We approached the reception desk at our pre-booked hotel with our fingers crossed, hoping at least one of our two rooms was available for early check in. It was! But with only one large bed for the four of us, we opted to drop our luggage, forego any nap, head out in search of coffee and snacks, and then carried on to a geocaching event taking place on the grounds of Hallgrímskirkja, the largest church in Iceland.
Despite the fact it was July 20th, by the time the geocaching event wrapped up we were cold! Our teen boys didn’t even argue when we suggested heading back to the hotel to layer up.
As soon as we were out of the chill wind, jet lag hit. Although it was a little cozy, we all flaked out – four across the bed – for a 90 minute nap, enough to power us through to bedtime.
Dressed more warmly, we headed back out around 12:30. After a quick lunch, we walked to Lækjartorg Square to locate Hlolli Sigurdsson, founder of Free Walking Tour Reykjavik. Hlolli led our group of about 20 tourists on a 90 minute walk past some of the most significant buildings in Reykjavik, regaling us with stories of Icelandic history and culture. We really enjoyed the walking tour and recommend it as a good way to get acquainted with Reykjavik and Iceland.
After the walking tour we headed to the Harpa Concert Hall and Conference Centre for an extended photography stop, including a thorough exploration of the interior.

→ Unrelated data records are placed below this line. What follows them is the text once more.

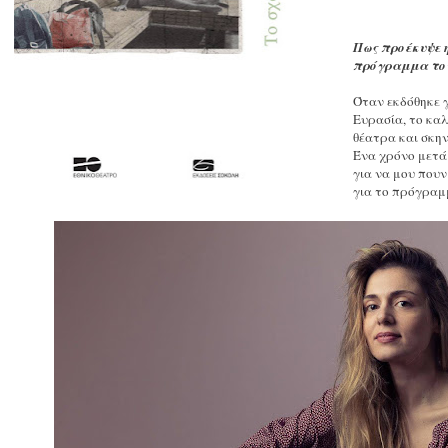
Πως προέκυψε η
πρόγραμμα του
Όταν εκδόθηκε γ
Ευρασία, το καλ
θέατρα και σκην
Ένα χρόνο μετά
για να μου πουν
για το πρόγραμ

In one alcove of the Harpa, we discovered a light and liquid sculpture.
After an hour or two at the Harpa, we walked along a pathway parallel to the shore, stopping now and then to find a geocache or photograph a sculpture. One of our longest stops was at the very popular Sólfar (Sun Voyager) sculpture. We were patient though, and eventually managed a family photograph thanks to our little Joby Gorillapod and the 12 second delay on Mr. GeoK’s camera shutter.

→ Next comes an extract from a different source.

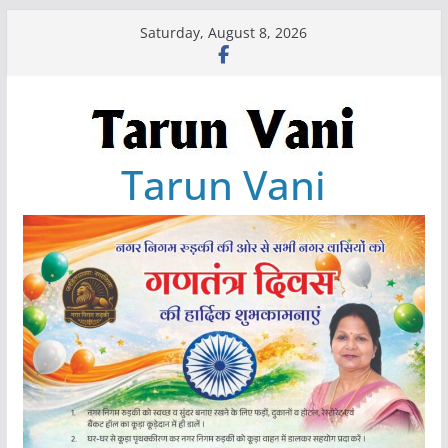
Skip
Saturday, August 8, 2026
to
content
Tarun Vani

Graffiti, public art, and a variety of buildings made for some great street photography.
Towards the end of our holiday we were back in Reykjavik for a couple of nights. One evening we walked to a viewpoint across the harbour to make even more photographs of the Harpa, mostly from a quirky public art installation called “Thufa” (translates to “Mound” or “Tussock”). The piece was created by visual artist Ólöf Nordal.
We continued to wander the streets near the old harbour. The boys took some time to photograph the Eve Online sculpture.

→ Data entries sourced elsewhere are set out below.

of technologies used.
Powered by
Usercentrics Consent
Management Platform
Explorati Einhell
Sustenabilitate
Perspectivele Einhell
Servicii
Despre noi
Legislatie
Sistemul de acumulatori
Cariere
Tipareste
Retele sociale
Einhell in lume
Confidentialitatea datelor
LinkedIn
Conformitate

We also noticed a wide range of boats and even a couple of jellyfish.
Other notes for next time include:
- Don’t stay in central Reykjavik. Although it was find the first night (a Sunday night), we found the night life was loud and carried on until about 4 in the morning on Friday and Saturday nights, making it pretty much impossible to sleep, even with earplugs!
- Spend a good couple of days in Reykjavik to enjoy more street photography, attend a performance at the Harpa, and visit the National Museum.
If you live in Iceland or have spent more than a couple of days in Reykjavik, what have we missed?